▶ [What needs to be done]:
Format the lines of the rows below as a single numbered list, omitting blank lines and excluding the pictures.

▶ [Entries supplied]:
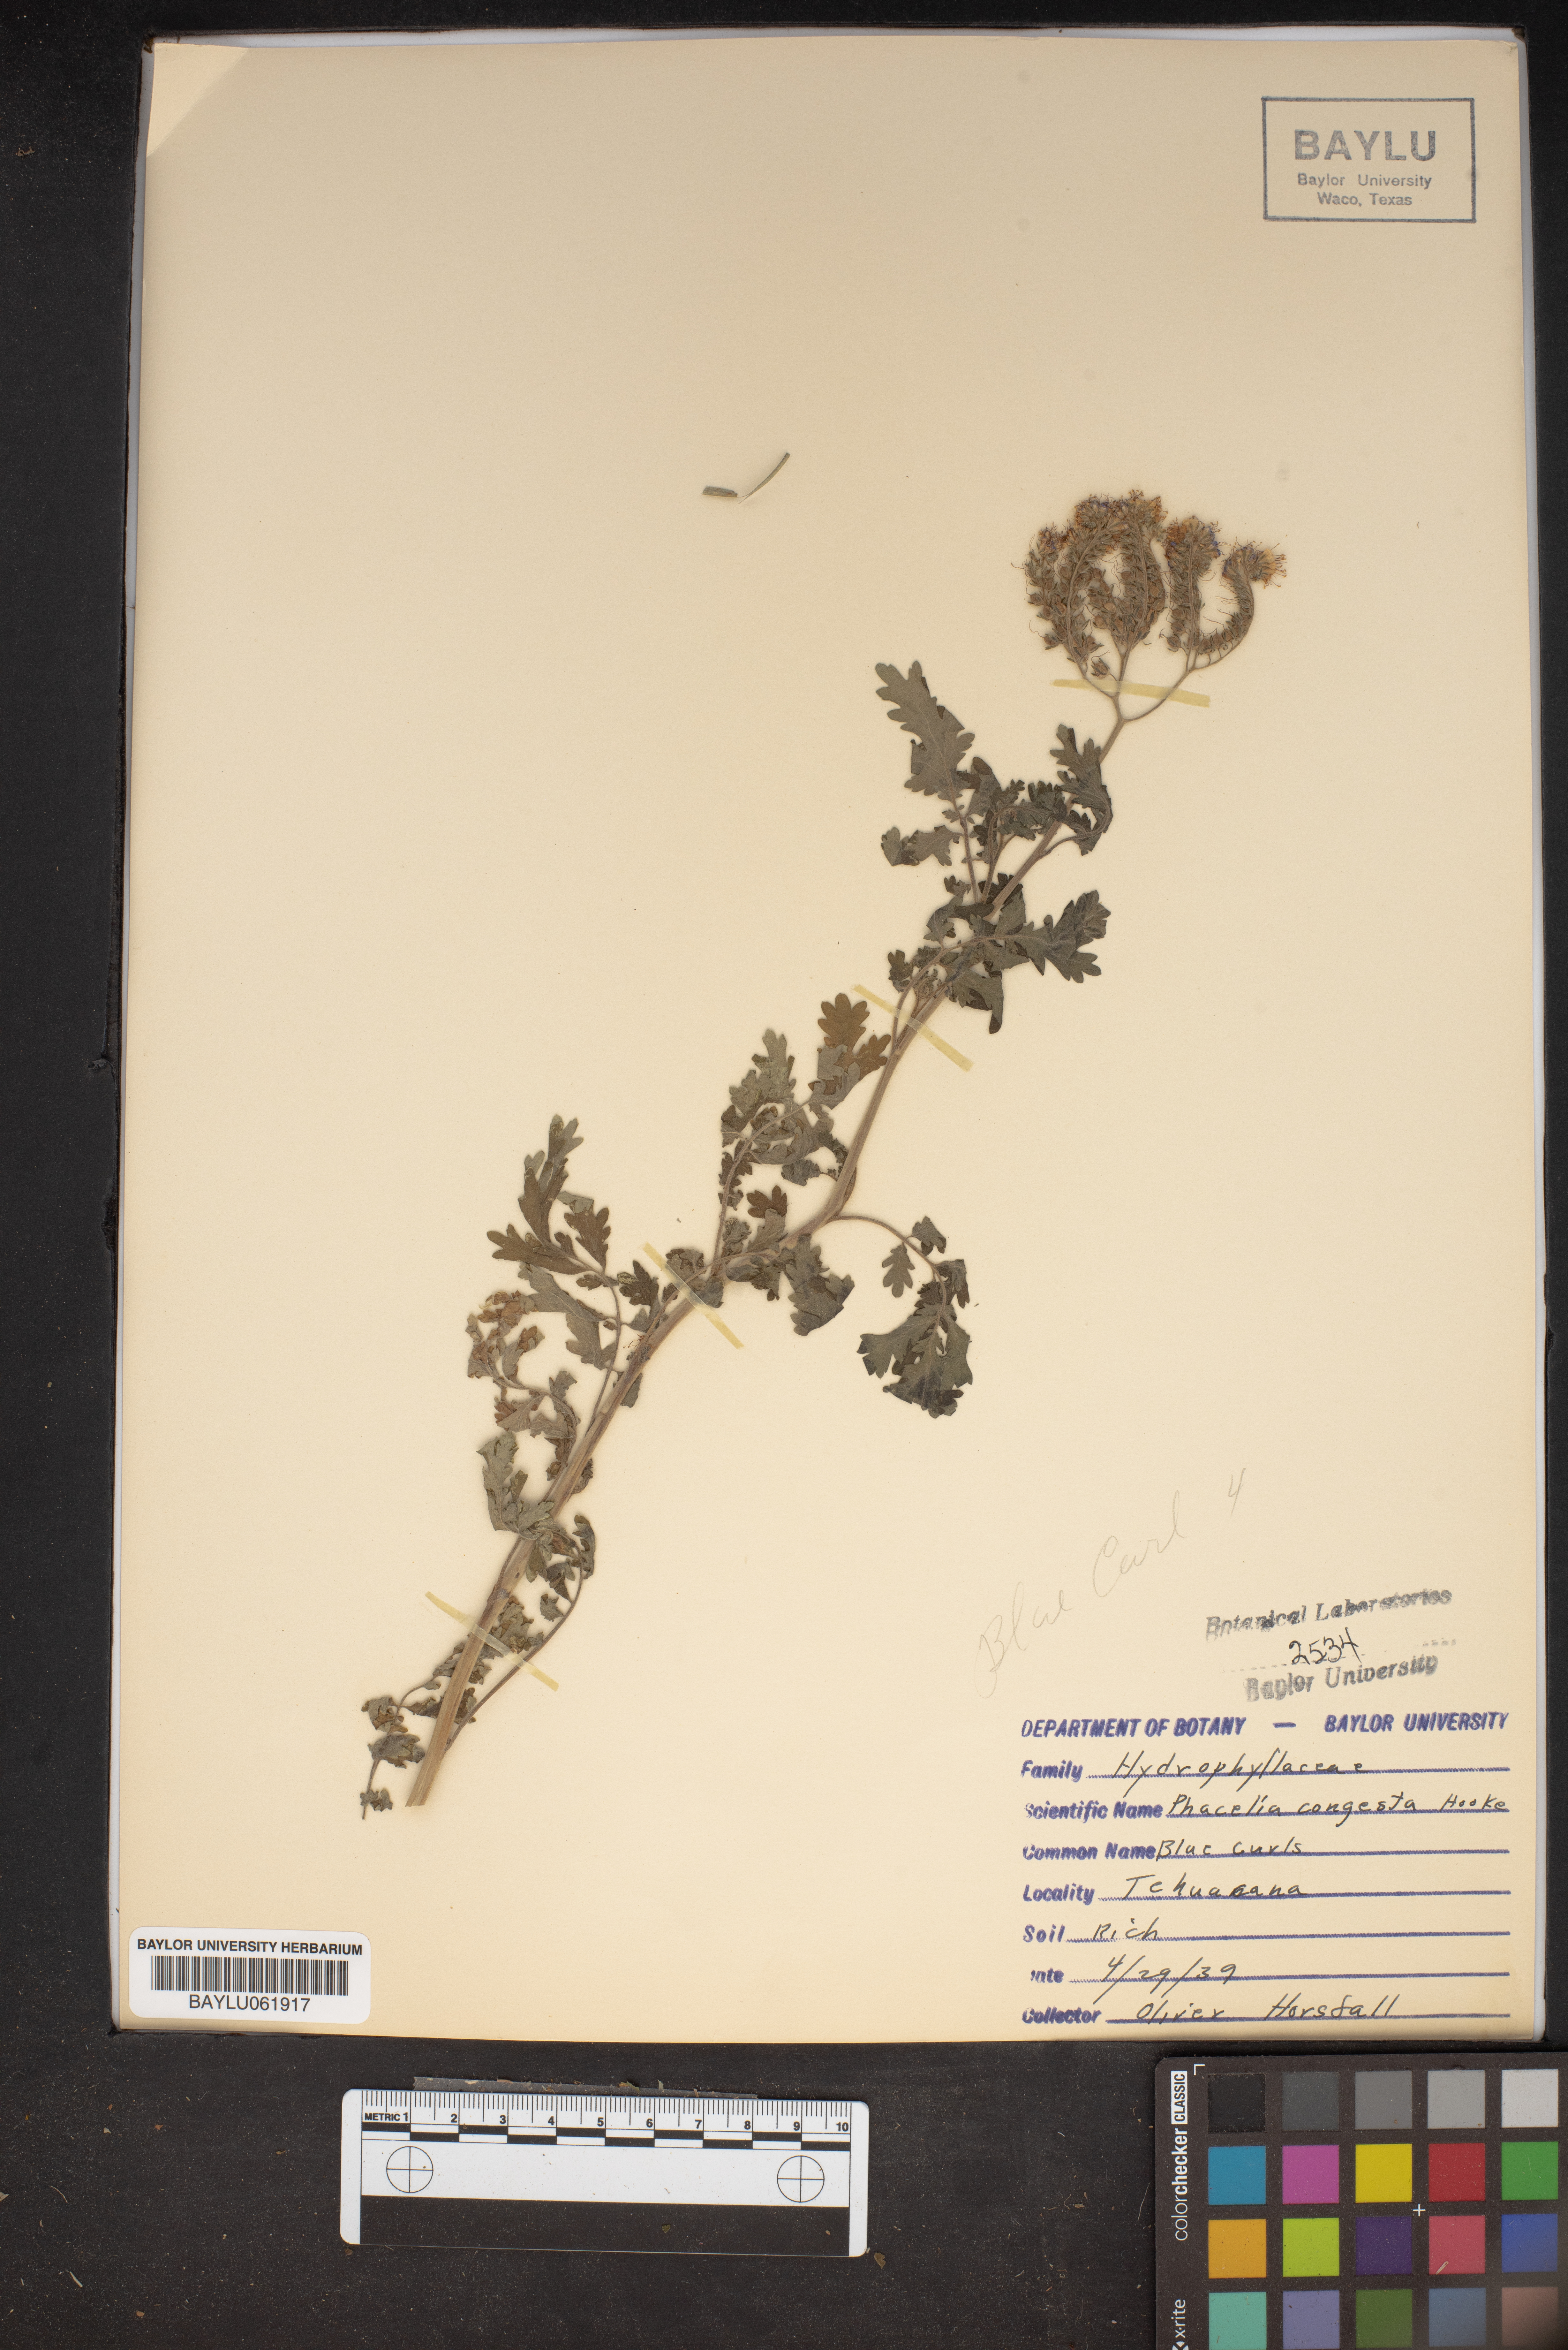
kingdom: Plantae
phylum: Tracheophyta
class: Magnoliopsida
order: Boraginales
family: Hydrophyllaceae
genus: Phacelia
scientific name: Phacelia congesta
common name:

▶ [Expected output]:
1. kingdom: Plantae
2. phylum: Tracheophyta
3. class: Magnoliopsida
4. order: Boraginales
5. family: Hydrophyllaceae
6. genus: Phacelia
7. scientific name: Phacelia congesta
8. common name:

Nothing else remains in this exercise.